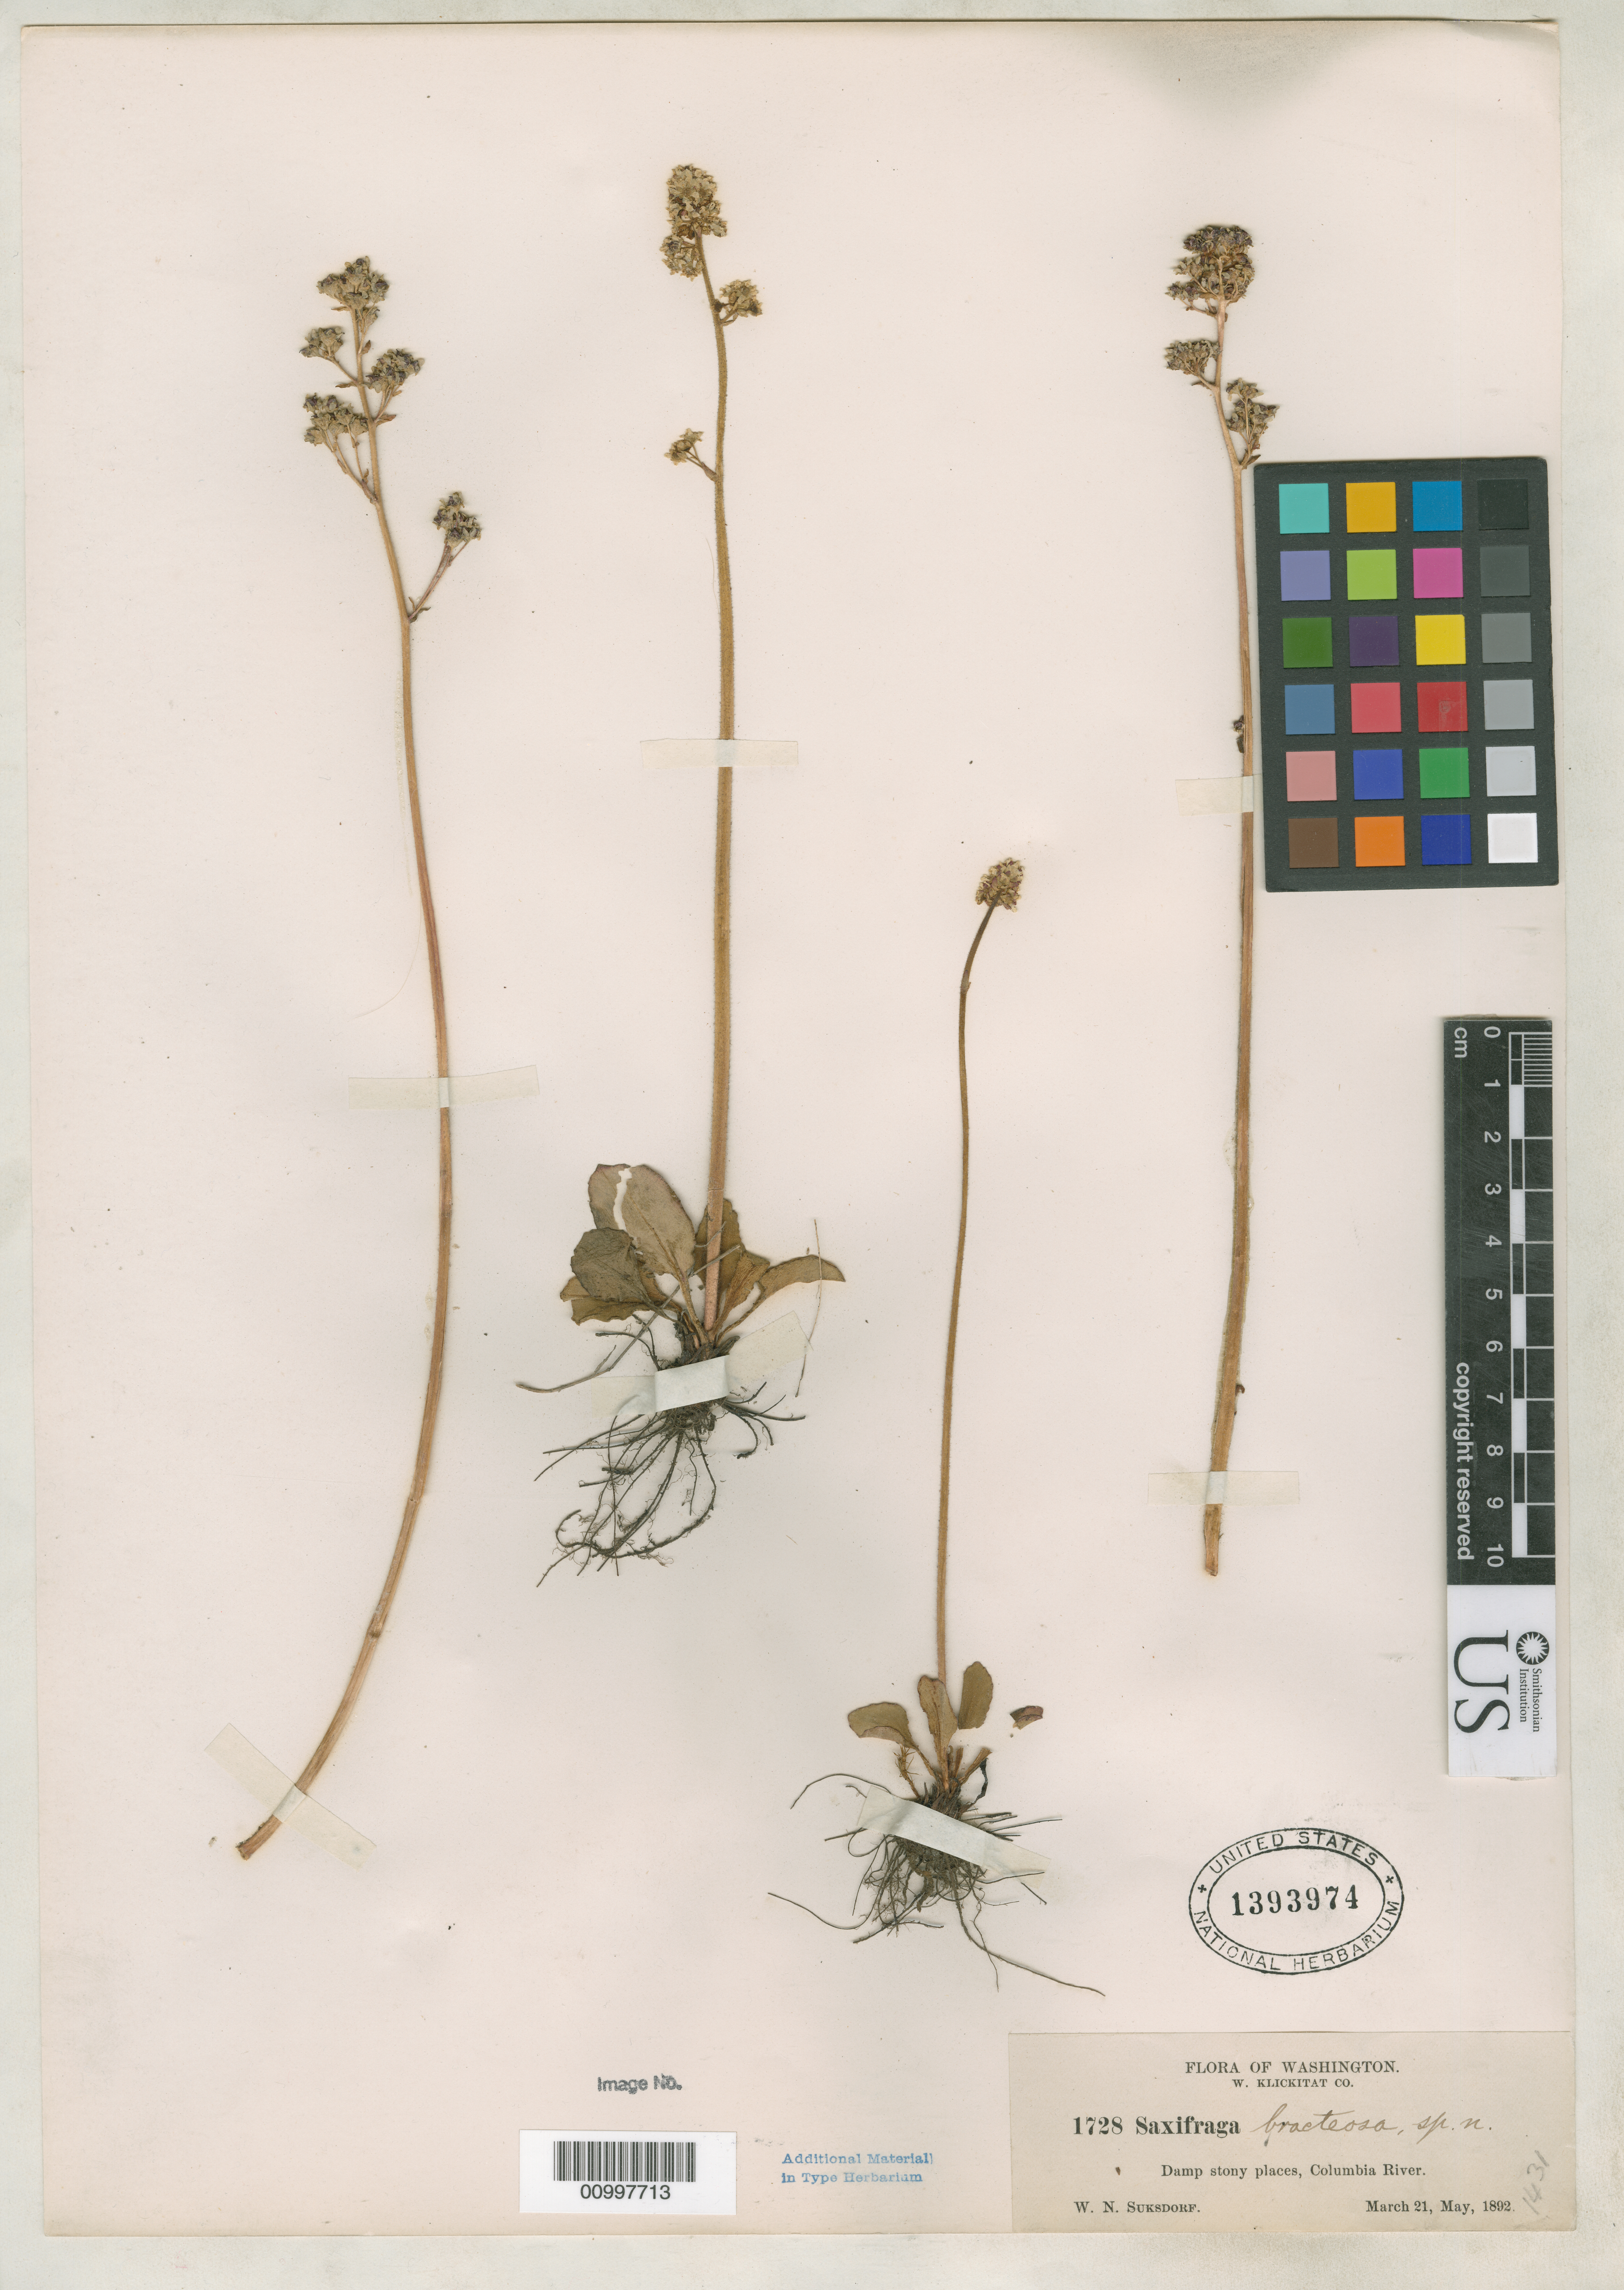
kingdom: Plantae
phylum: Tracheophyta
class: Magnoliopsida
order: Saxifragales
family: Saxifragaceae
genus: Saxifraga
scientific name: Saxifraga bracteosa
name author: Suksd.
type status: Isotype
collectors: W. N. Suksdorf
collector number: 1728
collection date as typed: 21 Mar 1892 to 21 May 1892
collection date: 1892-03-21,1892-05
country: United States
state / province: Washington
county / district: Klickitat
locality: W. Klickitat Co., Damp stony places, Columbia River.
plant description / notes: Probably syntypes (note two collection dates on label).; Specimen ex John Donnell Smith herbarium.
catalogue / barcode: US 1393974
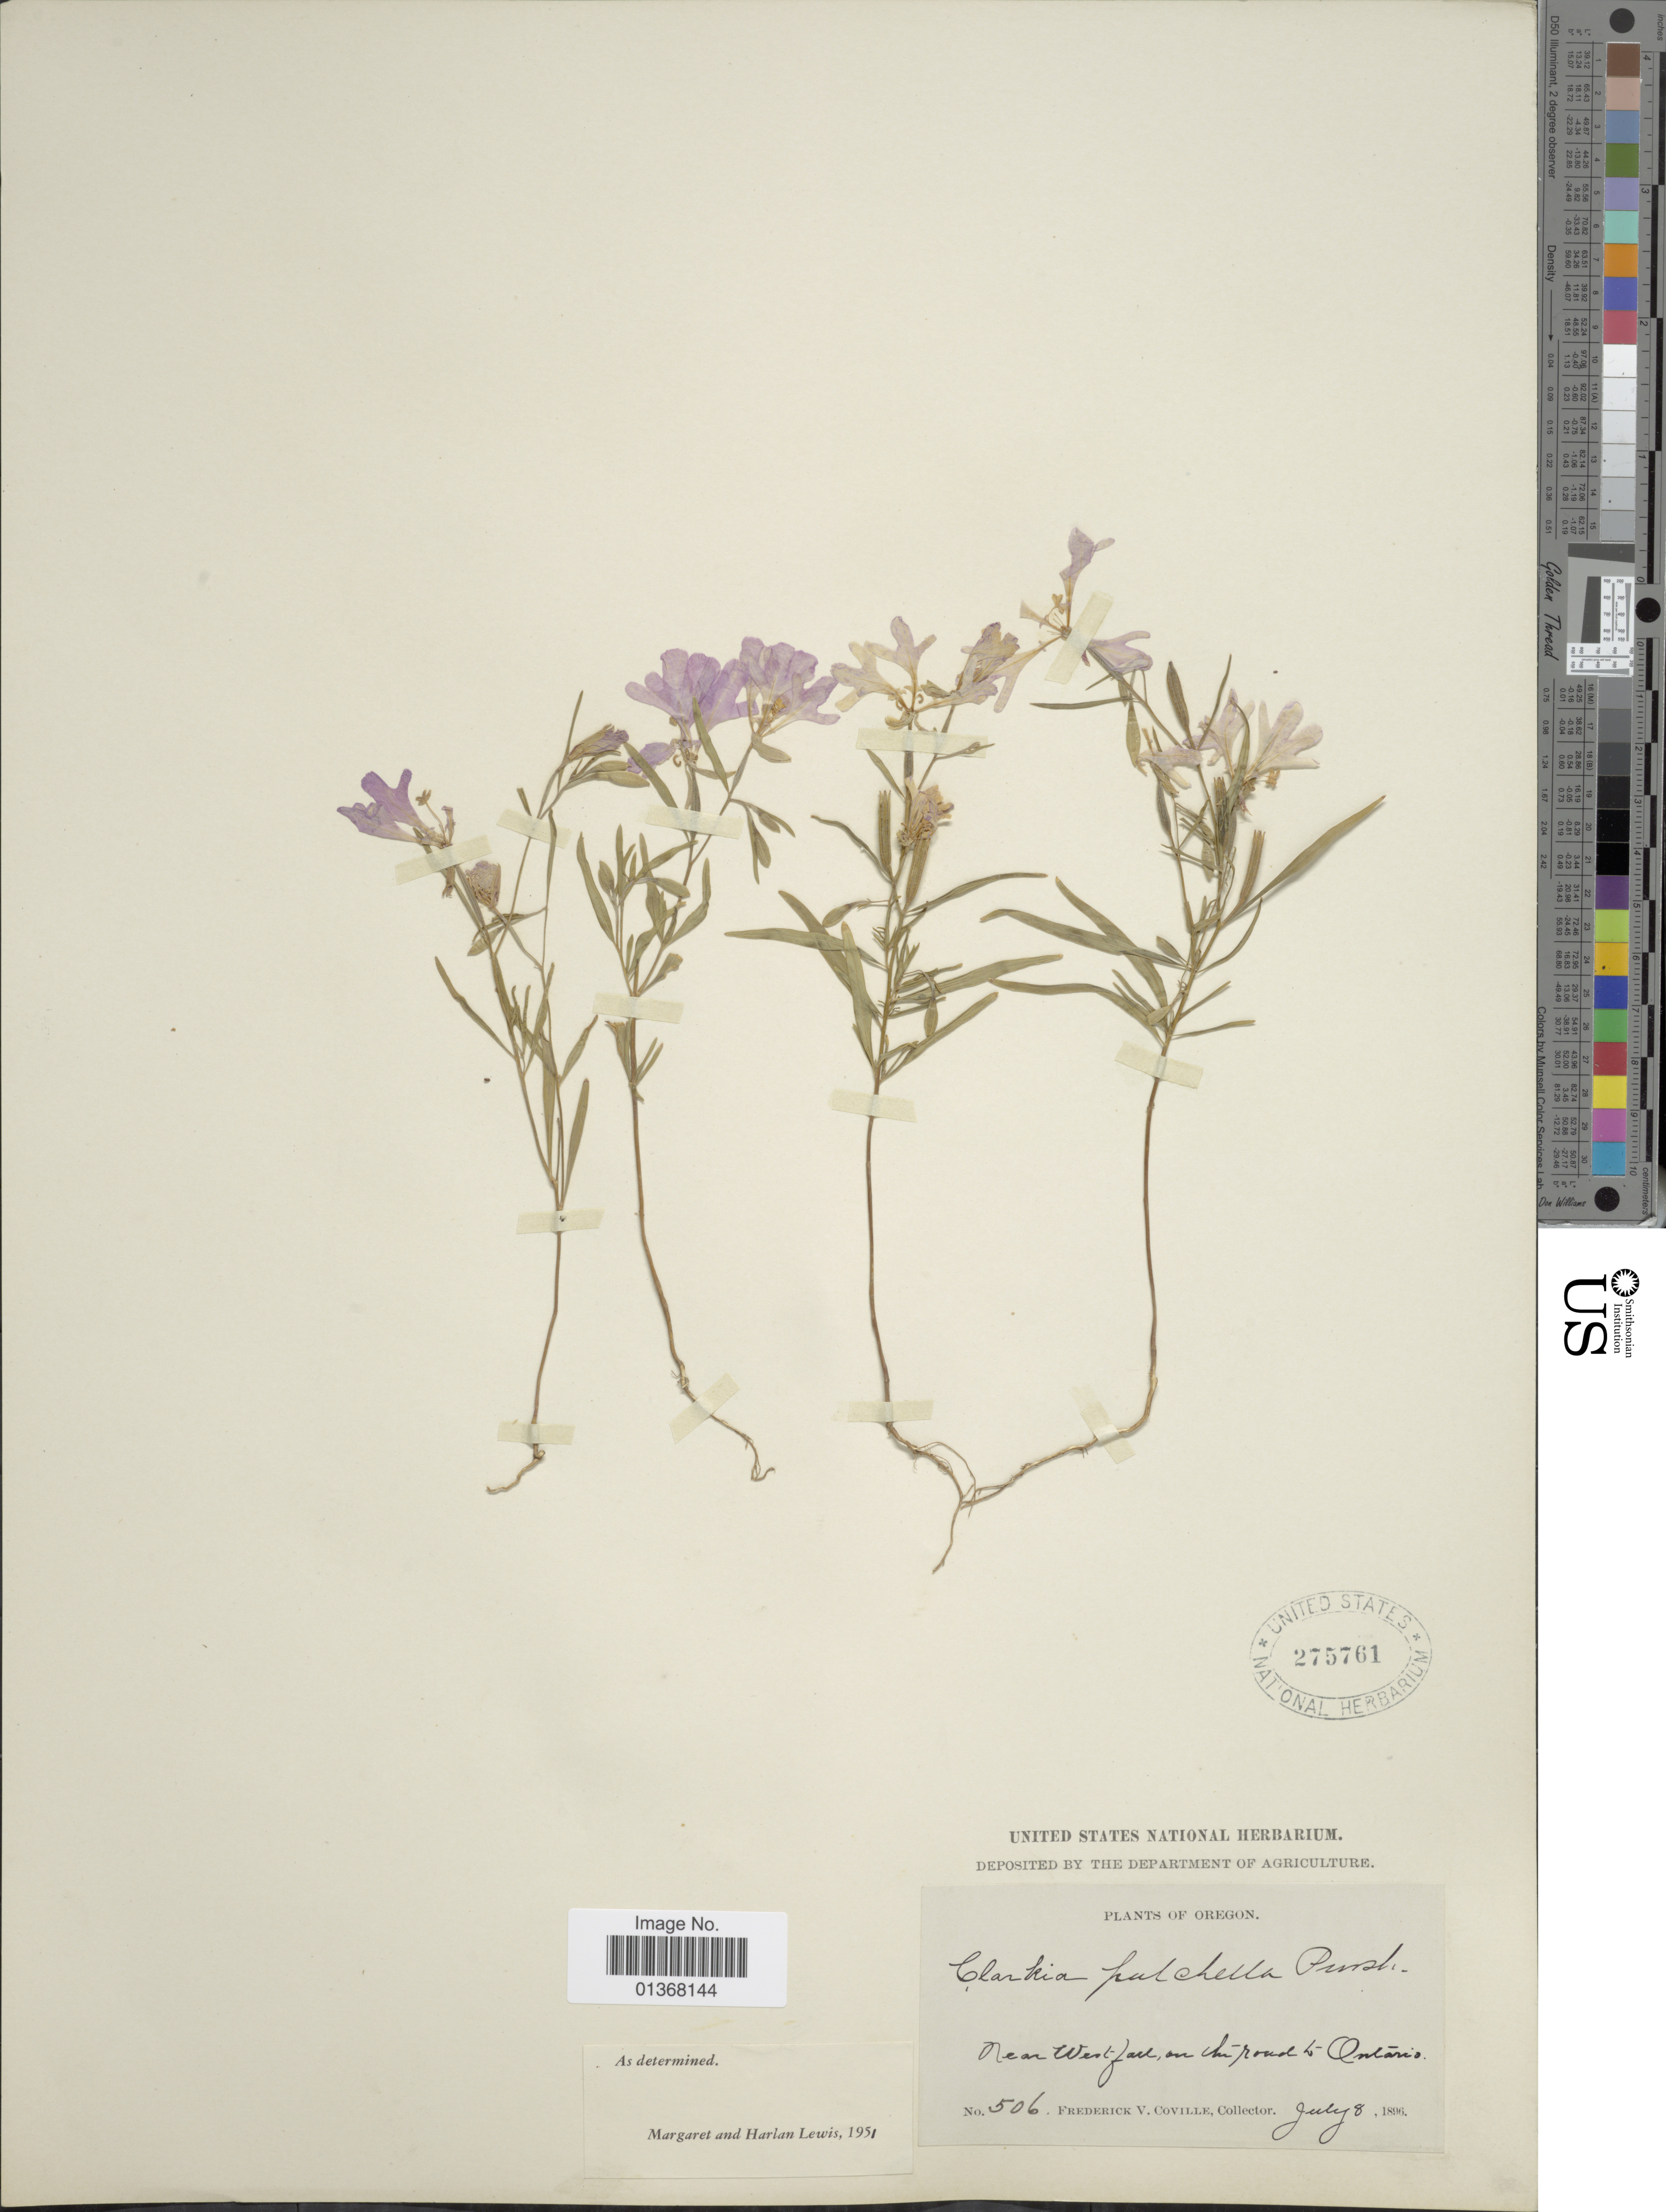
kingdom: Plantae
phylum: Tracheophyta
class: Magnoliopsida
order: Myrtales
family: Onagraceae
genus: Clarkia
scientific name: Clarkia pulchella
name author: Pursh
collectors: F. V. Coville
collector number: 506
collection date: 1896-07-08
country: United States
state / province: Oregon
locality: Near Westfall, on the road to Ontario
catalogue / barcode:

┄┄┄┄┄┄

_Goal:_
Rewrite the records from the line with "name author: Pursh" up to and including their last line, changing "locality" to "site" and leaving everything else the same.

_Answer to the task:_
name author: Pursh
collectors: F. V. Coville
collector number: 506
collection date: 1896-07-08
country: United States
state / province: Oregon
site: Near Westfall, on the road to Ontario
catalogue / barcode:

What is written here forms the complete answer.